I was angry with her for not listening to my admonitions to be careful. I was angry with her because I had to go back to her empty camper at her campground and know that she would never again be standing in the doorway to greet me. When I knocked on the door, I would not hear her grumpy “come in.”

Why didn’t you listen to me? I raged inwardly.  I am angry at myself. Why hadn’t I been a better mother so she wouldn’t have taken such risks? Why had God taken her away from me?  I wasn’t perfect, but did I deserve to lose my youngest daughter, my baby? My anger felt good for a while.
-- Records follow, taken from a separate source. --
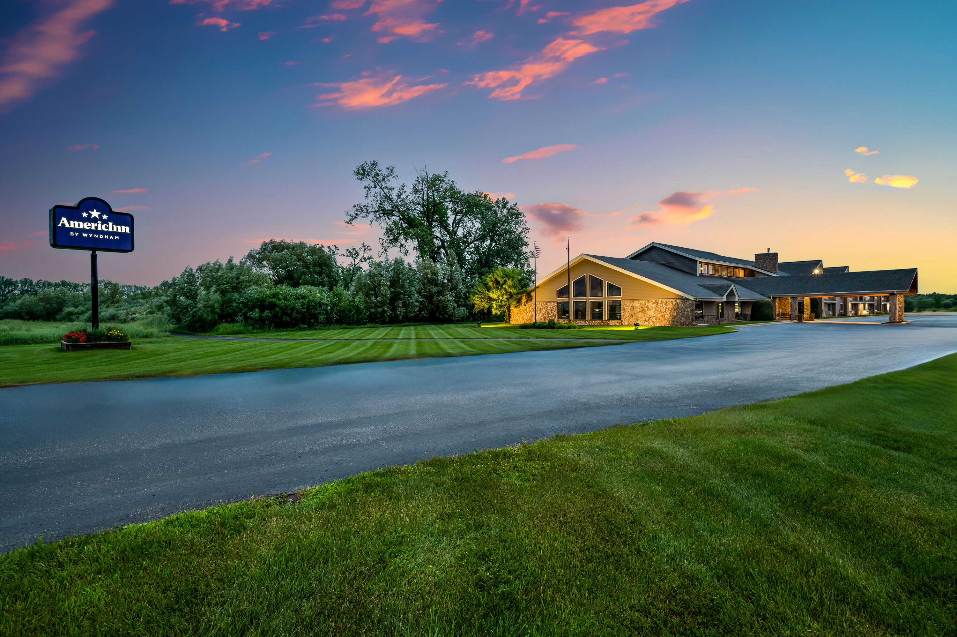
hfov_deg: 85.5
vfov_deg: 63.1
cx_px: 478
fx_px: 518
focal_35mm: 20
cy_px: 318
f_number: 8
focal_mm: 19.5
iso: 400
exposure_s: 1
It helped drive away the sadness.  For a while.

Sadness puzzle pieces lurk over blessed and burning well- thumbed over memories and they sweep over me like the tide. The tide doesn’t go out for a long time.  I don’t remember how long I was under water, covered with sheets of water, drowning. Then one day, the thought of her smile made me stick out an experimental toe and move my feet and began to tread water.  Sometimes I stopped to drown again, but there she was in her kayak urging me to keep going.  I started treading water again. The effort and concentration it takes to keep working the lighthouse puzzle tapped into some deep survival reservoir that I didn’t know I possessed or that I was using.

I am not happy without her. Time will not find every memory of her that wounds me.  It will not fill the ocean of loss of her uncompleted life, her undeveloped potential. Time will not erase the fact that I am her mother missing her and there will never be another her. Time and her teddy bear wearing the hat that she knitted who lives on my dresser will not bring her back to me. But now once in awhile  it makes me smile.

The sixth stage of grief?  Working A Personal Jigsaw of Loss

The life puzzle you have been working so diligently is gone. One day it was comfortably there, waiting for you, with pieces to anticipate, and the next day the outline and the partially positioned pieces are in disarray. You stare it like a robot. The pattern is jumbled like the pieces of a dropped puzzle that you so carefully assembled. You stand staring, petrified still.

How is it possible to make meaning of loss?  The person or the thing or the situation you loved is gone.  How do you make meaning of that?

Puzzle pieces are unpretentious. What you see is what you get. You can embroider them with your hopes and dreams and agendas, but when the waves crash against your lighthouse puzzle, they expose the rocks of reality and the spray penetrates your waterproof mind. You know you have to live. You have to finish the puzzle. What you don’t know is how or when you will finish it. There is no set direction. Some people use linear pieces and fit the others around them. Others fill in the corners and work toward the middle. Some people develop and use several different solution theories. Grief is not one size fits all.  You have to find the size that fits you and go with its flow. I have not completed the puzzle, nor do I expect to do so. You can move on from grief, reconstruct your life, but you never can completely move through it. It is part of you, a piece that you keep shaping and reshaping.

But when memories make you smile over the pain, you know you are reworking the jumbled puzzle.

Mom, you’ve come a long way. Keep working the puzzle.  And I see her smiling and I can smile with her. Not for long, and not 100 percent sincerely, but I am smiling.